Possible Consequences
The Consumer information page of Association of State and Provincial Psychology Boards (ASPPB) – an alliance of state, provincial, and territorial agencies responsible for the licensure and certification of psychologists throughout the United States and Canada – states that sexual contact of any kind between a psychologist and a patient, and in most cases even a former patient, is unethical and grounds for disciplinary sanctions3. Additionally, in some jurisdictions, such activity may constitute a criminal offense. All psychologists are trained and educated to know that this kind of behavior is inappropriate and can result in license revocation.
Why are such relationships considered unethical?

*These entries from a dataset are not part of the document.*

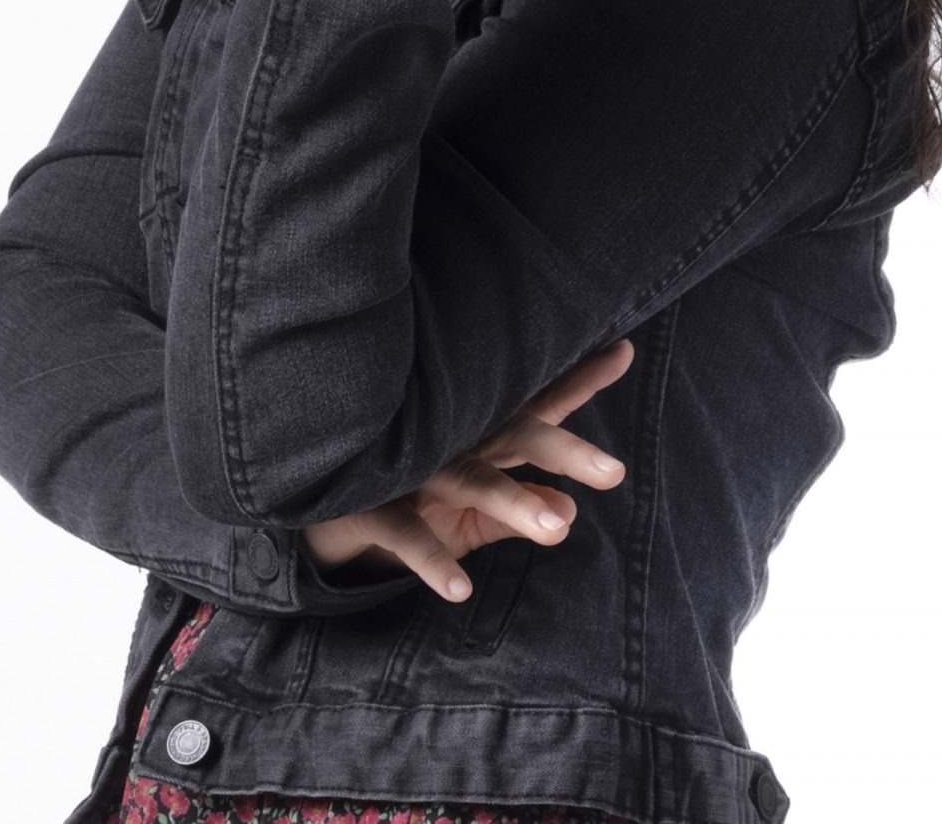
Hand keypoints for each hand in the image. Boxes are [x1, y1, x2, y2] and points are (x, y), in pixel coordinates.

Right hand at [302, 337, 633, 601]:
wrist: (316, 494)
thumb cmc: (414, 489)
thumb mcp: (474, 501)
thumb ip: (523, 502)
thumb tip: (570, 514)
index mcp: (481, 429)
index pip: (538, 401)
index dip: (579, 378)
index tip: (625, 350)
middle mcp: (453, 437)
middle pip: (518, 434)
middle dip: (566, 450)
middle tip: (617, 472)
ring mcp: (413, 465)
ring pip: (471, 478)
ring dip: (513, 502)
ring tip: (556, 527)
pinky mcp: (372, 501)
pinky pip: (407, 532)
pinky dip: (433, 559)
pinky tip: (460, 590)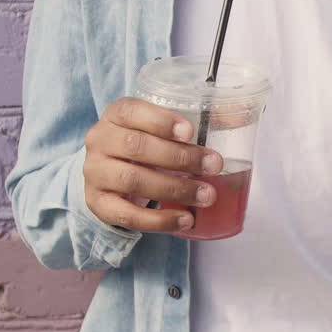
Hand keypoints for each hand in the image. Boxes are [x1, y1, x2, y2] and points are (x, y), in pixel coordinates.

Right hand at [82, 97, 222, 231]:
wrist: (107, 175)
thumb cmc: (142, 147)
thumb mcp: (158, 130)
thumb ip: (192, 124)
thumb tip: (236, 116)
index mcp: (115, 116)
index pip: (130, 111)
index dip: (160, 120)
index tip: (190, 131)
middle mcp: (100, 141)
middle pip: (136, 146)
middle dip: (179, 157)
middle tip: (213, 165)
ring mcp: (95, 174)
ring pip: (133, 180)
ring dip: (174, 189)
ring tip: (206, 195)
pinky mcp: (98, 204)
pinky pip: (127, 216)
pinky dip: (160, 220)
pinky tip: (185, 219)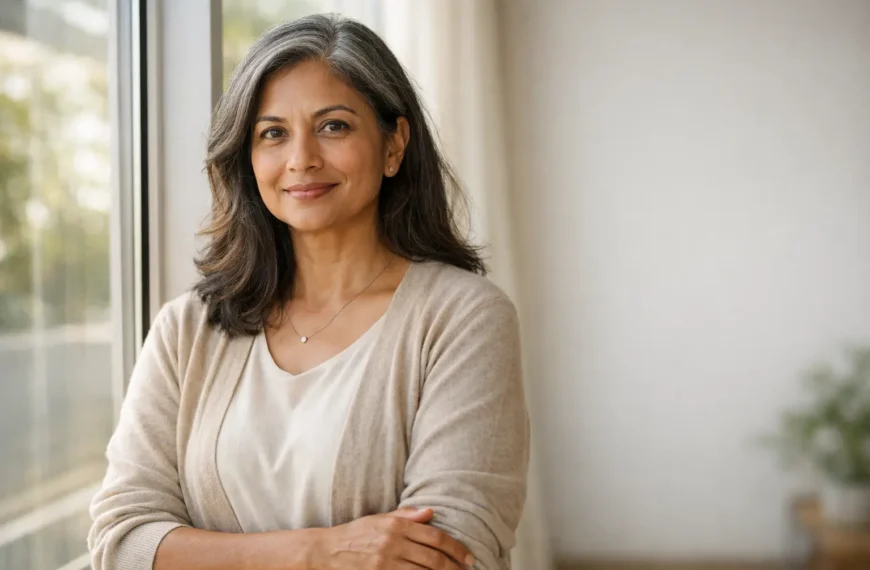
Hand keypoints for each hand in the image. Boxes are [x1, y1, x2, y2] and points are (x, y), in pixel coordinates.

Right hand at [312, 507, 473, 569]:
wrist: (325, 551)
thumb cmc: (355, 534)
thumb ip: (405, 516)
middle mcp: (392, 543)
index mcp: (395, 526)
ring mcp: (385, 563)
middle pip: (433, 558)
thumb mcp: (379, 519)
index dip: (455, 548)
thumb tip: (431, 512)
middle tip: (467, 569)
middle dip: (454, 566)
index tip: (467, 556)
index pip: (435, 537)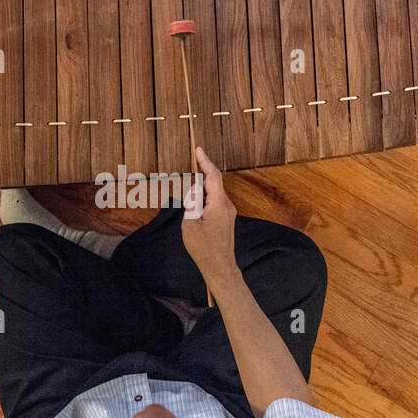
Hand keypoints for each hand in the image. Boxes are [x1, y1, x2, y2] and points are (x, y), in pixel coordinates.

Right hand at [181, 146, 237, 285]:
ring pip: (211, 195)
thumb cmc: (204, 249)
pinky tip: (197, 219)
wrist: (220, 267)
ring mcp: (228, 212)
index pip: (212, 176)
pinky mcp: (226, 218)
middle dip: (196, 189)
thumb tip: (194, 193)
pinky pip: (213, 203)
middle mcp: (227, 205)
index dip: (205, 161)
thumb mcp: (189, 225)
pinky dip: (203, 205)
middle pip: (210, 185)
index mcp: (218, 204)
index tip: (199, 150)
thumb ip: (191, 204)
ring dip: (199, 200)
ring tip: (193, 221)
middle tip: (189, 209)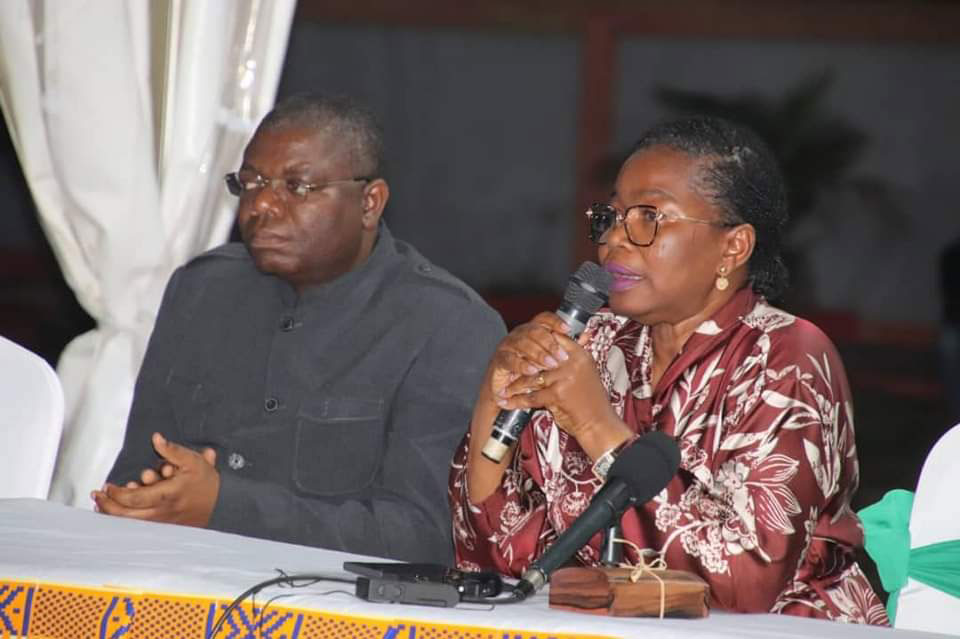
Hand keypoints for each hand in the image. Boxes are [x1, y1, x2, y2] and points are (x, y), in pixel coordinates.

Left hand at [92, 433, 219, 526]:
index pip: (132, 498)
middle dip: (107, 506)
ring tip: (103, 506)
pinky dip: (126, 520)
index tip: (108, 486)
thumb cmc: (206, 482)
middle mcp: (161, 512)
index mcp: (166, 495)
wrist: (222, 504)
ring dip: (114, 515)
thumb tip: (156, 438)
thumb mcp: (192, 461)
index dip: (116, 493)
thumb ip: (172, 450)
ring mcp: (162, 522)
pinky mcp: (164, 527)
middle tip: (97, 497)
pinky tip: (118, 514)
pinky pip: (139, 527)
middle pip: (125, 516)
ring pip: (130, 524)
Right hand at [485, 312, 571, 396]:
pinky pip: (510, 359)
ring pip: (523, 343)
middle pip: (534, 330)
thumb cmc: (531, 374)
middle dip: (550, 343)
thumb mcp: (551, 361)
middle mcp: (519, 335)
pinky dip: (522, 364)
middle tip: (562, 356)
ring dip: (538, 354)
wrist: (509, 393)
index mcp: (532, 331)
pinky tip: (532, 370)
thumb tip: (586, 336)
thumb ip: (566, 347)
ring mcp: (507, 346)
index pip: (543, 319)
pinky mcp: (499, 360)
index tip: (567, 329)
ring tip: (550, 364)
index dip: (555, 322)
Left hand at [492, 316, 631, 458]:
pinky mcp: (558, 394)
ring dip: (514, 385)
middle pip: (538, 357)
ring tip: (503, 389)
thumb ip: (569, 360)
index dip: (534, 344)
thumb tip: (548, 349)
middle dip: (519, 365)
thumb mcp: (584, 373)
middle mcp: (572, 362)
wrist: (599, 424)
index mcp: (579, 355)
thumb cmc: (591, 401)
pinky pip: (532, 396)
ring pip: (531, 377)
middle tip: (505, 369)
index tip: (520, 349)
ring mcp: (565, 377)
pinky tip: (508, 402)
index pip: (552, 339)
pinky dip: (517, 401)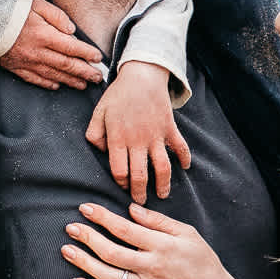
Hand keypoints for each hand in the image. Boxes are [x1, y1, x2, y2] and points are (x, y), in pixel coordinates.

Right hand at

There are several reasons why dating a patient – current or former - is considered unethical on a psychologists’s part. To begin with a sexual involvement makes the work of psychotherapy or analysis impossible. A professional cannot conduct a psychotherapy or analyze a patient with whom he/she is having, or has had, a sexual involvement—there is loss of objectivity and thus the method the psychologist would use to help the patient has been neutralized. For this reason, A sexual involvement is unethical because the psychologist can no longer exercise beneficence in the professional relationship.

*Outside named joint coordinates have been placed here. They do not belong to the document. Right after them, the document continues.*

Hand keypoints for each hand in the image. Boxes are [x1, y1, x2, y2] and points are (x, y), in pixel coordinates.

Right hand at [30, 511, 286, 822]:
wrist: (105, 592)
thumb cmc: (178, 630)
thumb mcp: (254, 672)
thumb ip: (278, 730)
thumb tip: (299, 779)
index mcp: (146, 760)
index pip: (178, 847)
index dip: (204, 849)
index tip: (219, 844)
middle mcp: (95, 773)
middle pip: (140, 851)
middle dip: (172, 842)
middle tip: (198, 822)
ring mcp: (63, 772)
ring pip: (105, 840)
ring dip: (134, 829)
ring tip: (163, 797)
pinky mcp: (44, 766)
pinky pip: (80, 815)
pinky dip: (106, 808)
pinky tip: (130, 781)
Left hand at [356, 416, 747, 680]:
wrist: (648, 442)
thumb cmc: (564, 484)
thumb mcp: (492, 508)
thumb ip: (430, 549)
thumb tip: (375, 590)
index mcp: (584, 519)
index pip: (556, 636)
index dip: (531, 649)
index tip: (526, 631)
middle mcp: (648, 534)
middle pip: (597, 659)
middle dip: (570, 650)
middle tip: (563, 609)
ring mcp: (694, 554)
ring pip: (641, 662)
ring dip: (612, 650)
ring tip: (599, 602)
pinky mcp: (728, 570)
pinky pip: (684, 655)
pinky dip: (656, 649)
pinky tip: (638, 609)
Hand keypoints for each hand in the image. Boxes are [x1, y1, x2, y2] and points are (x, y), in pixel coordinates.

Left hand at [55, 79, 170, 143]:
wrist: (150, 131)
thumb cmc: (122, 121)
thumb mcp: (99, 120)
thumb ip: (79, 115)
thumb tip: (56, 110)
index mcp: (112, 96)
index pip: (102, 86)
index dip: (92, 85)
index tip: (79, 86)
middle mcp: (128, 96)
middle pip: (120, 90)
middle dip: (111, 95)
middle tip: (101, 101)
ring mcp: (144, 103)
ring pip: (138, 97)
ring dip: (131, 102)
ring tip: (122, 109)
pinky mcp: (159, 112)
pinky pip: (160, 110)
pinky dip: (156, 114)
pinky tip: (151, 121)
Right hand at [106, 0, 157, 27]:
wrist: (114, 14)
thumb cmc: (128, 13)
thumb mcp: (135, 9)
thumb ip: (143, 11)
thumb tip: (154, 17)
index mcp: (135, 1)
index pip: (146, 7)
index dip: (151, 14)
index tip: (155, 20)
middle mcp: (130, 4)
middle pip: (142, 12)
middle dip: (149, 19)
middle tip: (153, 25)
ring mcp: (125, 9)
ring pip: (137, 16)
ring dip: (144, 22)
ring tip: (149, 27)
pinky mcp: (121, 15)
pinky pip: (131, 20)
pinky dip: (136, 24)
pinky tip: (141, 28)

Then again, the psychologist is in a position of power over the patient. By virtue of their education and training, mental health professionals are armed with the knowledge of what is wrong with a patient and how to treat him/her. In such a case if a psychologist becomes romantically interested in a patient, he/she may succumb to the temptation of using his/her medical knowledge to advance his/her romantic aspirations and not necessarily in a positive manner. Also when a patient comes to a psychologist, it is because the former is ill and thus vulnerable to whatever the therapist says or tells him/her to do. When a person’s physical and mental faculties are thus compromised, any relationship entered into is usually not from a position of strength and equality but rather weakness and vulnerability. In medico-legal context, the relationship between a psychologist and a patient falls in the ambit of a fiduciary relationship. In a fiduciary relationship, there is an overarching ethical obligation not to derive illegitimate forms of satisfaction that place the patient at risk of harm. A sexual involvement violates the fiduciary nature of the relationship and is therefore unethical.
While all these reasons underlie the prohibition against a romantic relationship between a psychologist and current patient is unethical, certain dangers continue to exist even when a psychologist has ceased treating a patient and become his/her partner. This is because even when the therapist is no longer seeing someone as a patient but as a partner, he/she may continue to have access to the individual’s medical records and medical history. In case the romantic relationship ends acrimoniously, the psychologist goaded by negative feelings may compromise the former patient’s medical records thus breaching the important codes of confidentiality and objectivity. Also if the relationship between a psychologist and his/her now partner continues the emotional dependence of the earlier doctor-patient relationship, then even the current relationships is far from healthy and equal.
In the end, there is no doubt that a dating relationship between a psychologist and patient is fraught with complications that can prove to be damaging to both parties if boundaries are crossed. However once the professional relationships has ceased completely and a considerable time period has elapsed, it may be possible for a doctor and a former patient to date each other provided the new relationship is equal and emotionally healthy.